Two disturbing SC shootings have a common thread
South Carolina set a new record with 571 murders in 2020, a 25% increase from 2019. It was the highest number of murders in a single year since records began being kept in 1960. But sometimes incidents that are not included in the lists as despicable as more is said about the state of affairs. Murder is only the last step in a long societal process.
About an hour and a half after my 17-year-old daughter left work, one of her colleagues at the Hollywood Wax Museum in Myrtle Beach was shot. As I was trying to figure out what to say or think about this, I came across a video of a shooting at a Dixie Youth League baseball game in Charleston.
While the details remain muddled, a visitor reportedly brought a gun inside the wax museum’s zombie apocalypse section and was surprised – surprised by the design, given that he had knowingly entered a haunted house. He dropped the gun, which was picked up by someone else who thought it was a prop and shot one of the “zombies” in the arm. No one was hit during the baseball game in Charleston, although video of the incident captured the sound of several rapid gunfire near the field. Parents and children scrambled, some falling to the ground, others running, others performing the kind of belly crawling they practiced during active shooting drills at school.
No one died. None of them will be listed as homicide victims when the 2022 totals are tallied. That doesn’t mean there won’t be lifelong psychic scars that will manifest differently in each of those who were unfortunately near flying bullets. I can’t tell you how parents and young baseball players are doing since that shooting. But I know the ripple effects of what happened inside the Myrtle Beach Wax Museum are still being felt.
Employees had to rethink whether they would feel safe enough to work there again. Their bosses had to scramble to figure out when it would be okay to reopen and how long and under what circumstances and how they should step in to help employees in ways they hadn’t needed before.

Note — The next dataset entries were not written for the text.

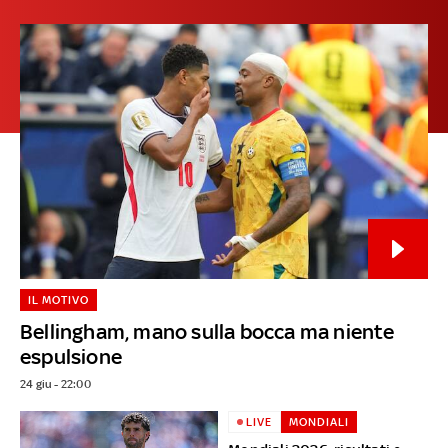
IL MOTIVO
Bellingham, mano sulla bocca ma niente
espulsione
24 giu - 22:00
LIVE
MONDIALI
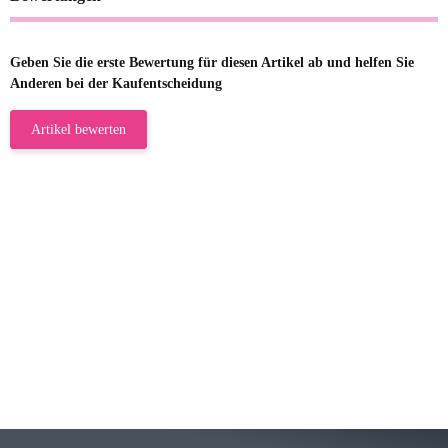
Geben Sie die erste Bewertung für diesen Artikel ab und helfen Sie
Anderen bei der Kaufentscheidung
Artikel bewerten
23.05.2026
Gabriele W
Wie immer bei den Franky Produkten
eine TOP Qualität. Danke
zur Farbauswahl
15.05.2026
Björn M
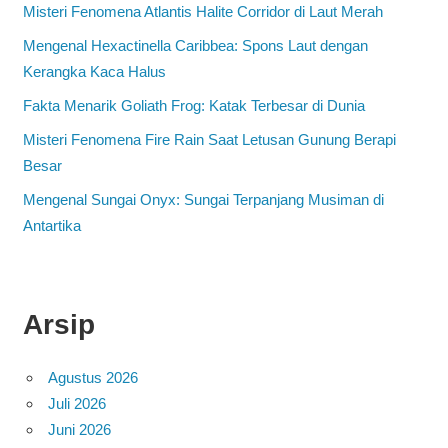
Misteri Fenomena Atlantis Halite Corridor di Laut Merah
Mengenal Hexactinella Caribbea: Spons Laut dengan
Kerangka Kaca Halus
Fakta Menarik Goliath Frog: Katak Terbesar di Dunia
Misteri Fenomena Fire Rain Saat Letusan Gunung Berapi
Besar
Mengenal Sungai Onyx: Sungai Terpanjang Musiman di
Antartika
Arsip
Agustus 2026
Juli 2026
Juni 2026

It wasn’t because they were targeted by a deranged shooter like a Dylann Roof. It is because of its banality. They were just doing their job and because of lax gun laws and an overly permissive gun culture, someone had the bright idea to bring in a loaded gun at a goofy time.

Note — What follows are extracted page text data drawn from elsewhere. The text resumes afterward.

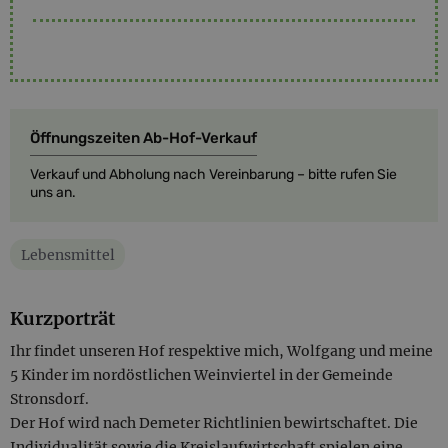
Öffnungszeiten Ab-Hof-Verkauf
Verkauf und Abholung nach Vereinbarung – bitte rufen Sie
uns an.
Lebensmittel
Kurzporträt
Ihr findet unseren Hof respektive mich, Wolfgang und meine
5 Kinder im nordöstlichen Weinviertel in der Gemeinde
Stronsdorf.
Der Hof wird nach Demeter Richtlinien bewirtschaftet. Die
Individualität sowie die Kreislaufwirtschaft spielen eine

Wax museum workers know, as do other workers in the area, that although the tourist season hasn’t officially started, large rowdy crowds have started showing up. Myrtle Beach can expect to see perhaps 20 million visitors this year, strangers they can’t be sure won’t make the same choice as the wax museum shooter. This is in addition to locals who might be more adamant about their “right” to carry guns in more places, more often, hidden or not.

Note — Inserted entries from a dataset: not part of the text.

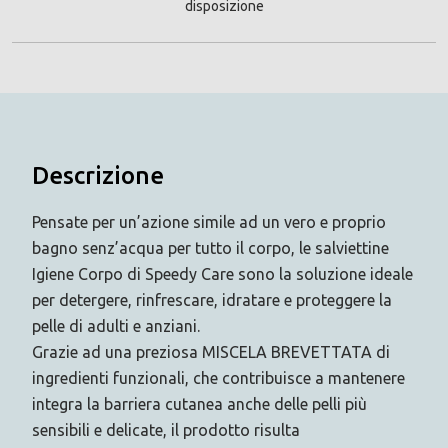
disposizione
Descrizione
Pensate per un’azione simile ad un vero e proprio
bagno senz’acqua per tutto il corpo, le salviettine
Igiene Corpo di Speedy Care sono la soluzione ideale
per detergere, rinfrescare, idratare e proteggere la
pelle di adulti e anziani.
Grazie ad una preziosa MISCELA BREVETTATA di
ingredienti funzionali, che contribuisce a mantenere
integra la barriera cutanea anche delle pelli più
sensibili e delicate, il prodotto risulta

In Charleston, the shooting near the baseball game reportedly started after a heated argument. Instead of resolving their conflict with swear words, or even fists, those involved believed that pulling out guns was the wisest choice. In Myrtle Beach, a wax museum worker was shot because someone decided he needed a gun while dodging low-wage workers dressed as zombies. Until we recognize the dividing line between these incidents – the proliferation of guns, which for the first time in 2020 became the leading cause of child and adolescent death – we should expect that such madness continues to repeat itself in ways we can anticipate and in ways we often will not.
Issac Bailey is a McClatchy opinion writer based in Myrtle Beach.